Buxton seems to be a truly unique player upon whom the team is entirely dependent. If he plays, the Twins have a good chance to win, if he doesn’t, they are dreadful. It’s truly an amazing paradox: he’s so good, they can’t win without him, and yet, the reality of his career-long inability to stay on the field, means they really can’t afford to commit to him either.
If we could sign him and simply accept that he’d be out of the line-up for frequent stretches, but that our other big-time players would carry us during those times, we’d have to sign other big-time players (pitchers would be nice in my view). But, there’s zero evidence we’d do that. The evidence instead suggests that the Twins would sign Buxton and then “Mauer” him against us. Been there, done that. Don’t want to do it again.

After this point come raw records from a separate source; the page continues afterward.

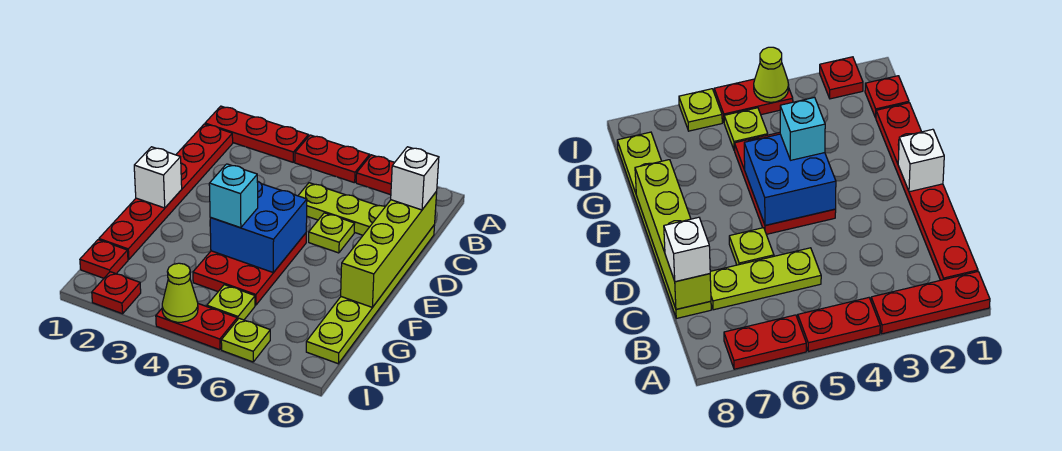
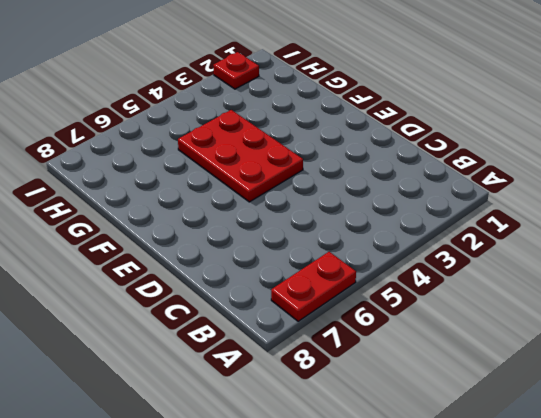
none -> red plate A1:A3 level 1
none -> red plate A4:A5 level 1
none -> red plate B1:G1 level 1

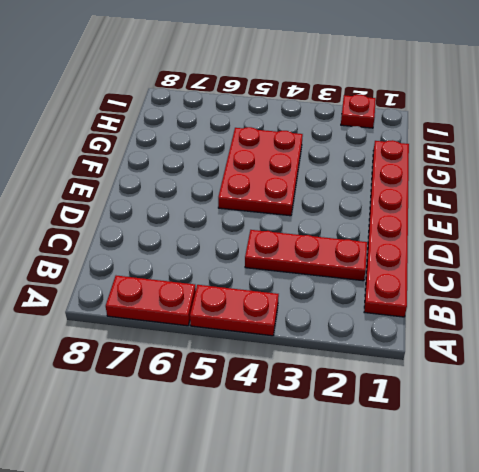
red plate C2:C4 level 1 -> red plate A1:A3 level 1
none -> lime plate C5:C7 level 1
none -> lime plate C8:H8 level 1
none -> lime plate D6 level 1

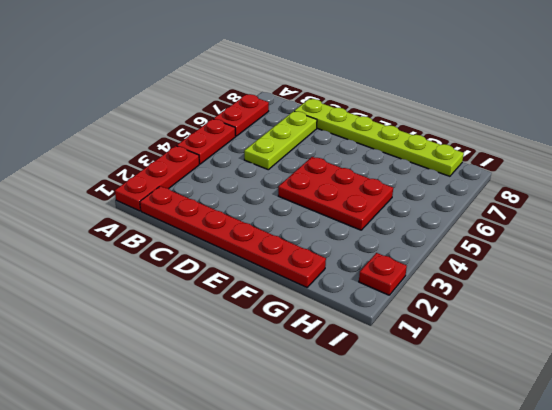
none -> lime plate D6 level 1
none -> red plate H1 level 1
none -> lime plate H5 level 1

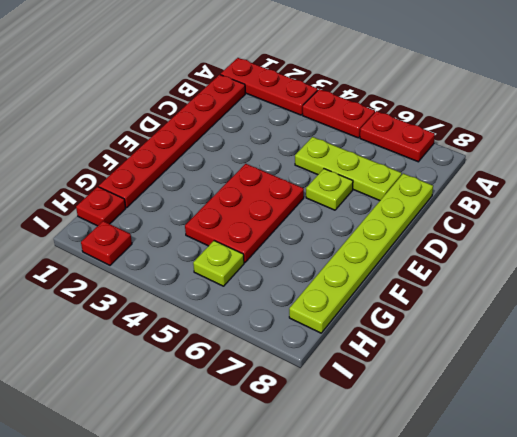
none -> red plate I4:I5 level 1
none -> lime plate I6 level 1
none -> lime brick C8:F8 level 2

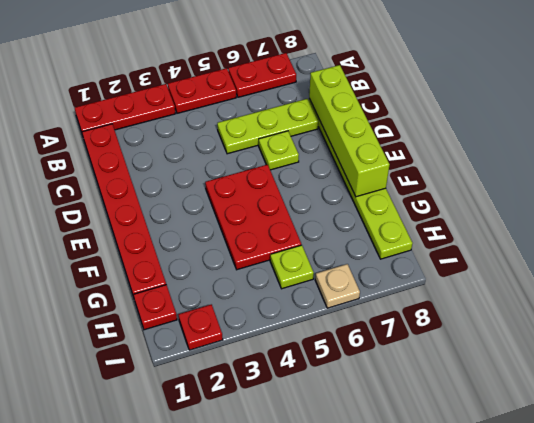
tan plate I6 level 1 -> lime plate I6 level 1
none -> red plate I4:I5 level 1
none -> white brick E1 level 2
none -> blue brick E4:F5 level 2

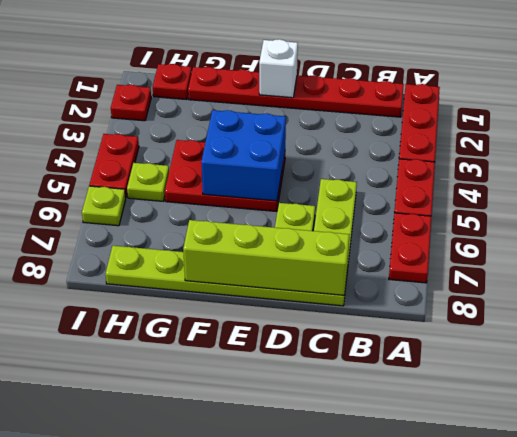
none -> lime cone I4 level 2
none -> white brick C8 level 3
none -> cyan brick F4 level 3

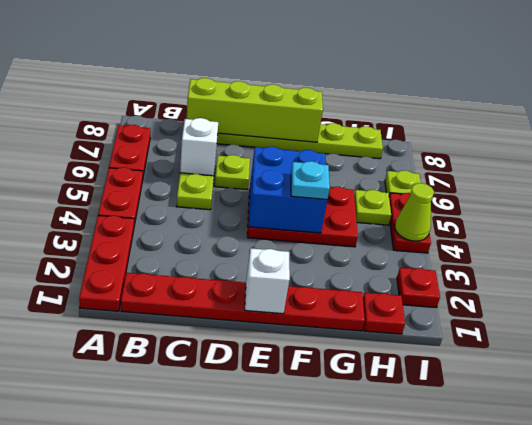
white brick C6 level 2 -> white brick C8 level 3
cyan plate F4 level 3 -> cyan brick F4 level 3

So, in sum, if the Twins would drastically increase payroll, sign some big-time pitching, improve the bullpen (radically) then I’m all for signing Buxton. But…if, after signing Buxton, the plan would be to use that as evidence of commitment to signing big-time players, and then keep the payroll the same or slightly less each year….then, I’m against it.
We all know that the Twins operate as if there were a salary cap in baseball. Given that reality, signing one or two superstars and then saving money throughout the rest of the roster doesn’t seem to work. If money is the constraint, then the Twins need to focus entirely on the farm system, and player development and forget trying to appease us by occasionally signing a Josh Donaldson or a one-year contract for Nelson Cruz…and simply go all in with younger, cheaper players.
The Oakland A’s win (not championships) at a high level by steering entirely clear of superstar players that eat up large percentages of the payroll. Obviously, on the other side of the coin, are teams like the Dodgers and Yankees whose payroll is so large that even the high salaried players don’t come close to eating up 20% of the payroll. The Vikings in the NFL seem doomed to mediocrity because Cousins eats up so much payroll, which would be fine if he were a top five QB, but it’s not so great if he’s “merely” a top half QB.
Similarly, if the Twins are going to devote 20% of their payroll to a player, even one with Buxton-like talent, then they are dooming themselves to mediocrity long-term, unless he truly puts them over the top. Unfortunately, I think, the future will likely resemble the past and the Twins payroll is going to be in the middle or slightly below the middle of MLB teams, meaning that the Twins probably shouldn’t sign any given player at more than 10% of the payroll.
My point, and I think I have one, is simply this: We need a re-boot after this season. One way or the other: Increase that payroll, sign some big-time pitching, extend Buxton….let’s go. Or, if more realistically, that payroll isn’t increasing by much, then we can’t tie up too much of it on one or two players, particularly a player with an injury history like Buxton’s.
We now are living on hope. Hope that Larnoch, Garlick, Kiriloff, et al., provide long-term greatness (or at least goodness). I’m hopeful too, but it wasn’t very long ago, that we thought Polanco, Kepler, Sano et al., assured us of that long-term brilliance. It would appear that we were wrong. This time we may be right…or we may be crazy. One way or the other, I think a change of philosophy may be in order.